Asked how long the whole process could take, Mr Brammertz told reporters: "It is very difficult to say how long it will last.

"The problem will not be the prosecution, we have our updated charge sheet ready, it will be a question of how long the defence needs to prepare their case."

Mr Brammertz hailed Gen Mladic's arrest last Thursday in the village of Lazarevo, north of Belgrade, after 16 years on the run.

"His arrest confirms that no-one can count on impunity for war crimes," he said. "He is charged with crimes that shocked the conscience of the international community."

He thanked the president of Serbia and the country's security services for the arrest of Gen Mladic. But he said the detention of another key war crimes suspect, former Croatian Serb leader Goran Hadzic, should go ahead "without further delay".

Isolation cell

Gen Mladic was admitted to the UN detention unit in The Hague on Tuesday.

He was flown to the Dutch city after a Serbian court rejected an appeal against his extradition. His lawyer had argued he was too ill to be tried, but Serbian doctors said he was fit enough to be extradited.

Upon his arrival, a spokeswoman for the International Criminal Tribunal for the former Yugoslavia (ICTY) said tribunal staff handed Gen Mladic his indictment and explained the rules and procedures to him.

He was then placed in an isolation cell for the night - standard practice for new arrivals at the prison - before being examined by a doctor the following morning.

He was also given a list of defence lawyers who could help him through the initial proceedings of the war crimes court.

Court registrar John Hocking rejected comments by Gen Mladic's lawyer and son that the former commander was disorientend and mentally unfit for extradition.

He said Gen Mladic's transfer to the court's detention unit had been "a very co-operative, very smooth procedure".

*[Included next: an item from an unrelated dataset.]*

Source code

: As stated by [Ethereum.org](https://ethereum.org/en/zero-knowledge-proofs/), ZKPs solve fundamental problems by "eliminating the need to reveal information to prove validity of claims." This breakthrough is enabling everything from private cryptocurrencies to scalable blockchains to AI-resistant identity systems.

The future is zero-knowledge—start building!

Gen Mladic has said he does not recognise the authority of the UN tribunal.

When he appears in court at 0800 GMT on Friday, he will be asked to formally confirm his identity and enter a plea to each of the charges against him.

The former military commander could decline to plead at his first appearance, instead opting to delay a formal response by up to a month.

The prosecution has charged Mladic with genocide, persecution, extermination, murder, deportation, inhumane acts and cruel treatment for his alleged part in a plot to achieve the "elimination or permanent removal" of Muslims from large parts of Bosnia in pursuit of a "Greater Serbia".

He is accused of masterminding the 1995 Srebrenica massacre of about 7,500 Bosniak (Bosnian Muslim) men and boys, Europe's worst atrocity since World War II.

He is also charged over the 44-month siege of the capital Sarajevo from May 1992 in which 10,000 people died.

Gen Mladic's arrest is considered crucial to Serbia's bid to join the European Union.